PERB Regulation 32620, subdivision (d), entitles the charging party to a warning letter identifying any deficiencies before any allegations in the charge is dismissed. Because charging party’s allegation that he was denied payment for hours actually worked in retaliation for his protected activity, the dismissal was reversed and the charge remanded for issuance of a complaint. Pursuant to PERB Regulation 32635, subdivision (b), the Board may supplement the record of an appeal with new supporting evidence only for “good cause.” PERB has generally found “good cause” to do so, when the new allegations or supporting evidence presented in an appeal could not have been discovered by the charging party with the exercise of reasonable diligence before the charge was dismissed, such as when the events giving rise to the new evidence did not occur until after the charge was dismissed. The newly-available evidence, which concerned charging party’s satisfactory performance of job duties for an employer other than the respondent was only marginally relevant at this stage of the proceedings and, although considered by the Board, did not affect any of the issues on appeal.

1503.00000 – MISCELLANEOUS ISSUES; REGULATIONS
1503.03000 – Regulations Considered (By Number) (Continued)

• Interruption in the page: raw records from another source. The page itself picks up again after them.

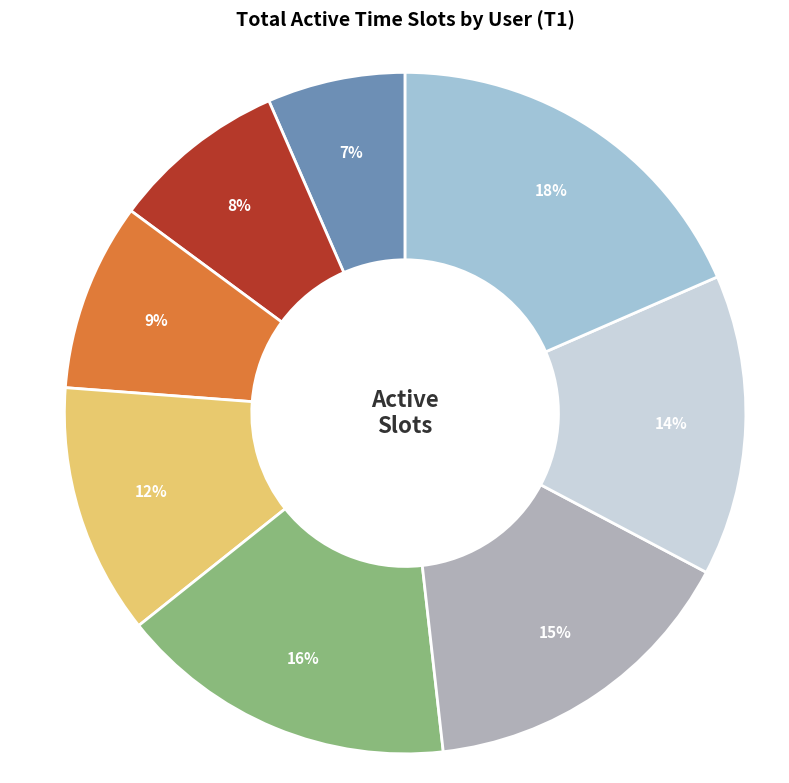

Does any single category account for the majority?

No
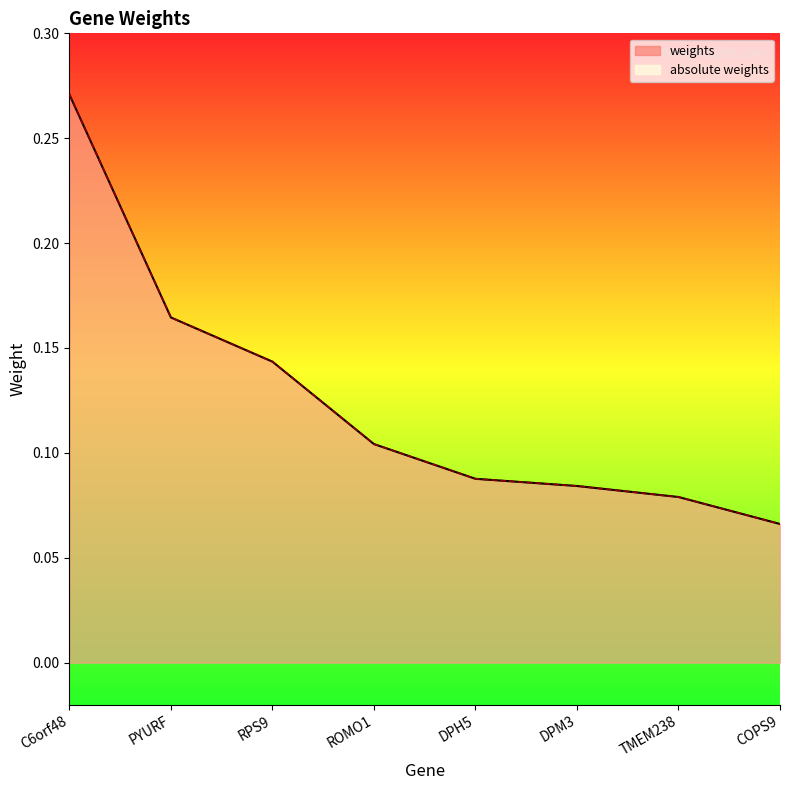

Is the value of absolute weights at DPM3 greater than the value of weights at COPS9?

Yes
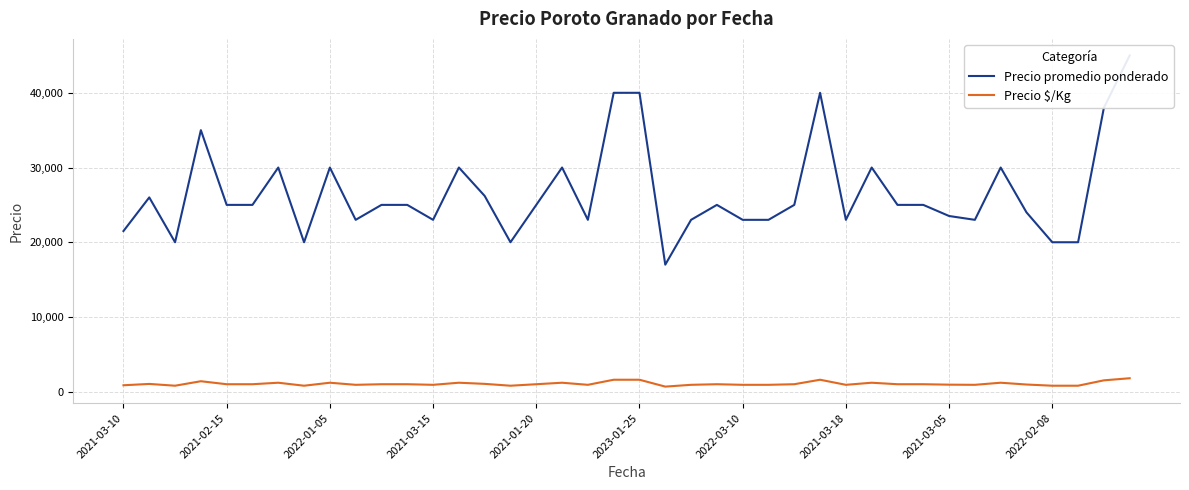

True or false: Precio promedio ponderado and Precio $/Kg intersect in this chart.

False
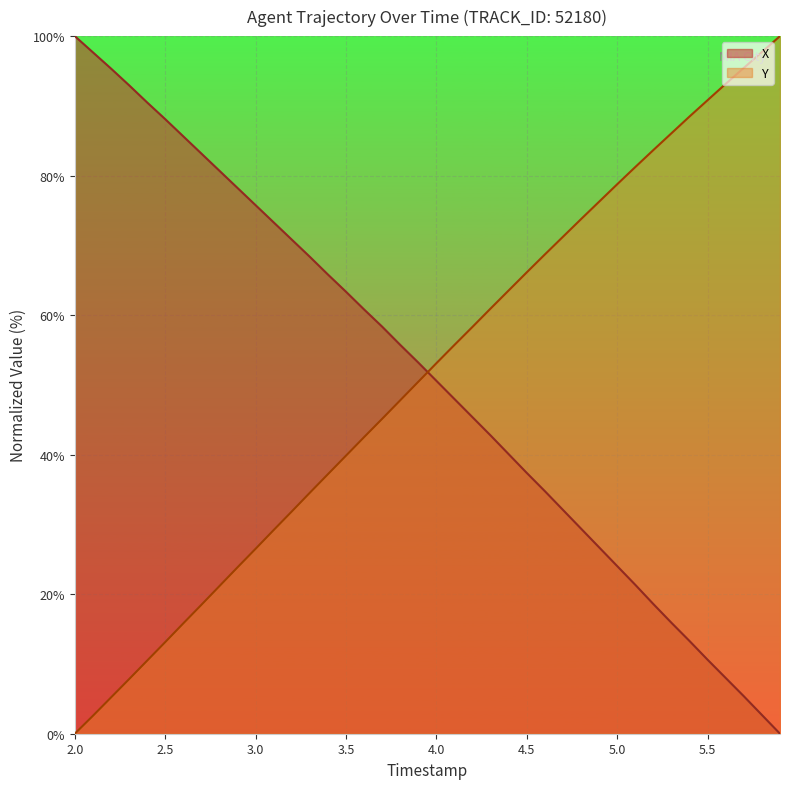

Count the number of categories in the chart.

40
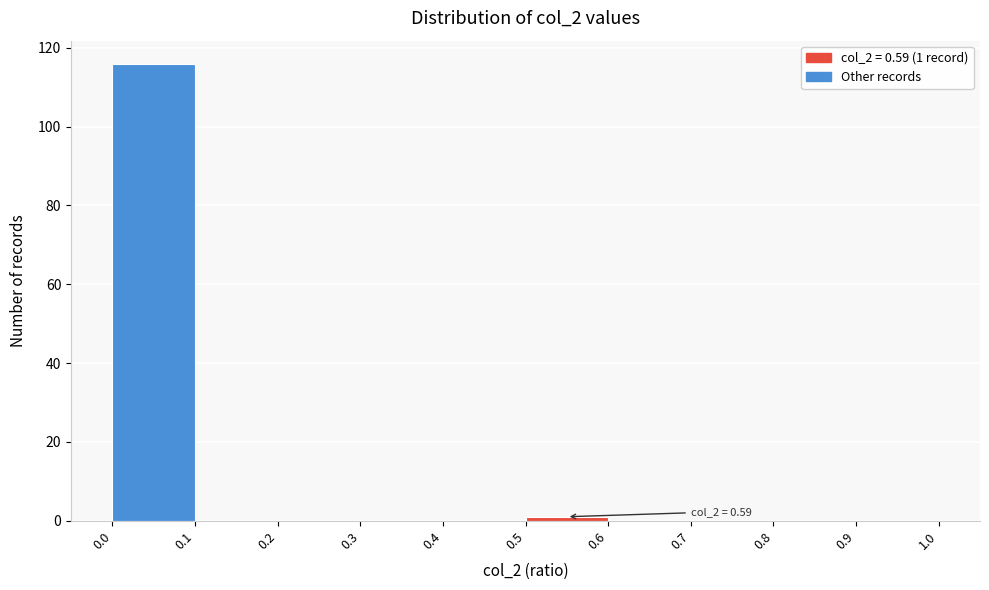

Over which range of the x-axis is the bar tallest?

0.0 to 0.1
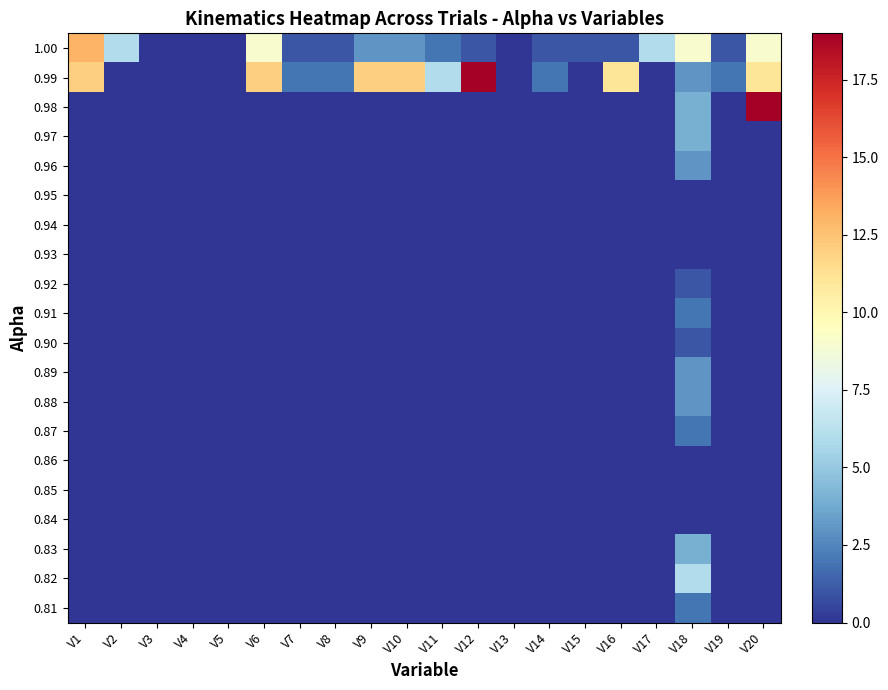

Count the number of data series in this chart.

20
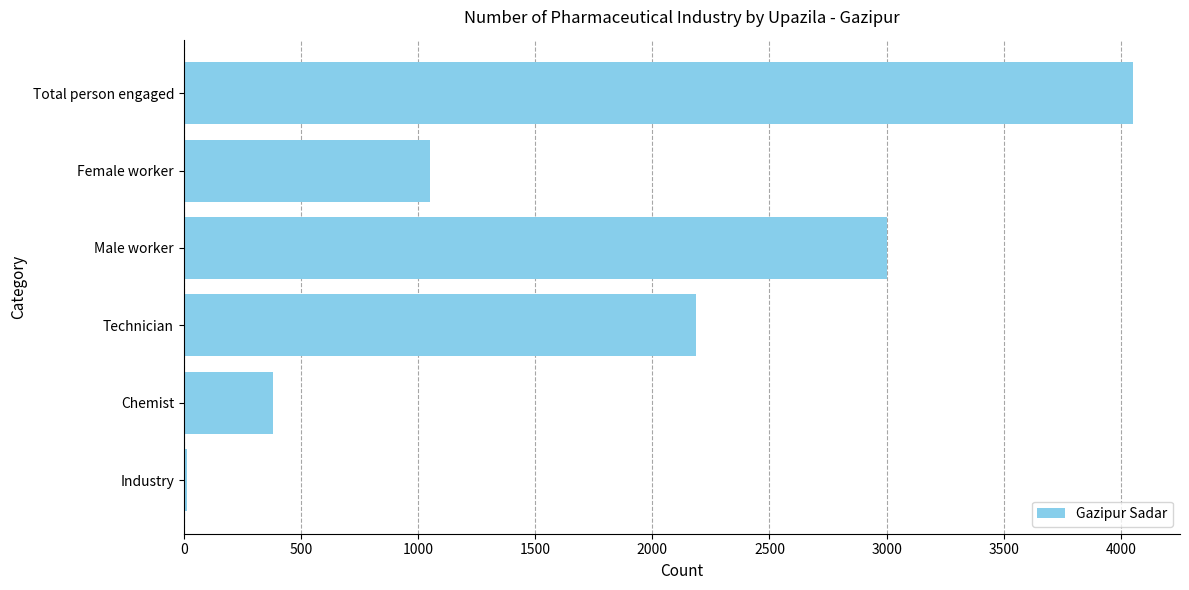

The chart shows a value of 2185 at Technician. True or false?

True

PERB Regulation 32620, subdivision (d), entitles the charging party to a warning letter identifying any deficiencies before any allegations in the charge is dismissed. Because charging party’s allegation that he was denied payment for hours actually worked in retaliation for his protected activity, the dismissal was reversed and the charge remanded for issuance of a complaint. Pursuant to PERB Regulation 32635, subdivision (b), the Board may supplement the record of an appeal with new supporting evidence only for “good cause.” PERB has generally found “good cause” to do so, when the new allegations or supporting evidence presented in an appeal could not have been discovered by the charging party with the exercise of reasonable diligence before the charge was dismissed, such as when the events giving rise to the new evidence did not occur until after the charge was dismissed. The newly-available evidence, which concerned charging party’s satisfactory performance of job duties for an employer other than the respondent was only marginally relevant at this stage of the proceedings and, although considered by the Board, did not affect any of the issues on appeal.